Instructions for the task:
Each of the entries should be retyped precisely as it appears.

Data for analysis:
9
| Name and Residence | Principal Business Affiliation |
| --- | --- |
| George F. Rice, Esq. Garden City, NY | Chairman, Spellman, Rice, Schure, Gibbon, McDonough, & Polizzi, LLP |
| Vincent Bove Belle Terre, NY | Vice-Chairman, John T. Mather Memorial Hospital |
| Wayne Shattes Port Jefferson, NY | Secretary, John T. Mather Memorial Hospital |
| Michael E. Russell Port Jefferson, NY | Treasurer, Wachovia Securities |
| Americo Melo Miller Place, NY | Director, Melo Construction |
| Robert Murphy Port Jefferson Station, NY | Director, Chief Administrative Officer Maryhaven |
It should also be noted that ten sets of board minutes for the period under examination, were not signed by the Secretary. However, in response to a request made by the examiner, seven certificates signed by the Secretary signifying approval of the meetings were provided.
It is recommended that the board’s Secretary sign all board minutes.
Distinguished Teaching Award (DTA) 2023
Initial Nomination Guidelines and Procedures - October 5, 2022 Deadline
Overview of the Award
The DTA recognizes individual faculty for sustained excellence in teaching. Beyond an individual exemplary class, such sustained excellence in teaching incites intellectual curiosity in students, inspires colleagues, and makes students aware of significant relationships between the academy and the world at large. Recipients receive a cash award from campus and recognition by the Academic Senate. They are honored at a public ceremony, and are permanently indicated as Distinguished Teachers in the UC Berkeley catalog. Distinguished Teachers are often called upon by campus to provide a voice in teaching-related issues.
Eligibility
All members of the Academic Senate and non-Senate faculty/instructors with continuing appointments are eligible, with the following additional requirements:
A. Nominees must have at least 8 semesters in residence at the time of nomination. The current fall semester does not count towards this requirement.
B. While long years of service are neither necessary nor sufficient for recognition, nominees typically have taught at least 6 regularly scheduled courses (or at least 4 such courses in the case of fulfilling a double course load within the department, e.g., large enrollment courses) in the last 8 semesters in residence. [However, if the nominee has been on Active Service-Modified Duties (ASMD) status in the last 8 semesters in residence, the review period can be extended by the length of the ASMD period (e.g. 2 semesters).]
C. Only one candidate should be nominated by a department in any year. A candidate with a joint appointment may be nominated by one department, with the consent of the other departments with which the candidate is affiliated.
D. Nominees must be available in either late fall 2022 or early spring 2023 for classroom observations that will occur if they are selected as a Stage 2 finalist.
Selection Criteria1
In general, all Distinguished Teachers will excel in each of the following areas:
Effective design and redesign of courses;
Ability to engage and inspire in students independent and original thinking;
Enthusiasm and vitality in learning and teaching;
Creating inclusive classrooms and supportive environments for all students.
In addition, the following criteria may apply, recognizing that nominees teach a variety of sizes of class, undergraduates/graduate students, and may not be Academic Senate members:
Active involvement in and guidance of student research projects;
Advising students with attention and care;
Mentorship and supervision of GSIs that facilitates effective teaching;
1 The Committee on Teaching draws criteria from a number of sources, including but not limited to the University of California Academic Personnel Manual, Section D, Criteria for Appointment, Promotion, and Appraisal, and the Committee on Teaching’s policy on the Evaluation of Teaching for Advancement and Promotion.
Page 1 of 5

Written answer:
9
| Name and Residence | Principal Business Affiliation |
| --- | --- |
| George F. Rice, Esq. Garden City, NY | Chairman, Spellman, Rice, Schure, Gibbon, McDonough, & Polizzi, LLP |
| Vincent Bove Belle Terre, NY | Vice-Chairman, John T. Mather Memorial Hospital |
| Wayne Shattes Port Jefferson, NY | Secretary, John T. Mather Memorial Hospital |
| Michael E. Russell Port Jefferson, NY | Treasurer, Wachovia Securities |
| Americo Melo Miller Place, NY | Director, Melo Construction |
| Robert Murphy Port Jefferson Station, NY | Director, Chief Administrative Officer Maryhaven |
It should also be noted that ten sets of board minutes for the period under examination, were not signed by the Secretary. However, in response to a request made by the examiner, seven certificates signed by the Secretary signifying approval of the meetings were provided.
It is recommended that the board’s Secretary sign all board minutes.
Distinguished Teaching Award (DTA) 2023
Initial Nomination Guidelines and Procedures - October 5, 2022 Deadline
Overview of the Award
The DTA recognizes individual faculty for sustained excellence in teaching. Beyond an individual exemplary class, such sustained excellence in teaching incites intellectual curiosity in students, inspires colleagues, and makes students aware of significant relationships between the academy and the world at large. Recipients receive a cash award from campus and recognition by the Academic Senate. They are honored at a public ceremony, and are permanently indicated as Distinguished Teachers in the UC Berkeley catalog. Distinguished Teachers are often called upon by campus to provide a voice in teaching-related issues.
Eligibility
All members of the Academic Senate and non-Senate faculty/instructors with continuing appointments are eligible, with the following additional requirements:
A. Nominees must have at least 8 semesters in residence at the time of nomination. The current fall semester does not count towards this requirement.
B. While long years of service are neither necessary nor sufficient for recognition, nominees typically have taught at least 6 regularly scheduled courses (or at least 4 such courses in the case of fulfilling a double course load within the department, e.g., large enrollment courses) in the last 8 semesters in residence. [However, if the nominee has been on Active Service-Modified Duties (ASMD) status in the last 8 semesters in residence, the review period can be extended by the length of the ASMD period (e.g. 2 semesters).]
C. Only one candidate should be nominated by a department in any year. A candidate with a joint appointment may be nominated by one department, with the consent of the other departments with which the candidate is affiliated.
D. Nominees must be available in either late fall 2022 or early spring 2023 for classroom observations that will occur if they are selected as a Stage 2 finalist.
Selection Criteria1
In general, all Distinguished Teachers will excel in each of the following areas:
Effective design and redesign of courses;
Ability to engage and inspire in students independent and original thinking;
Enthusiasm and vitality in learning and teaching;
Creating inclusive classrooms and supportive environments for all students.
In addition, the following criteria may apply, recognizing that nominees teach a variety of sizes of class, undergraduates/graduate students, and may not be Academic Senate members:
Active involvement in and guidance of student research projects;
Advising students with attention and care;
Mentorship and supervision of GSIs that facilitates effective teaching;
1 The Committee on Teaching draws criteria from a number of sources, including but not limited to the University of California Academic Personnel Manual, Section D, Criteria for Appointment, Promotion, and Appraisal, and the Committee on Teaching’s policy on the Evaluation of Teaching for Advancement and Promotion.
Page 1 of 5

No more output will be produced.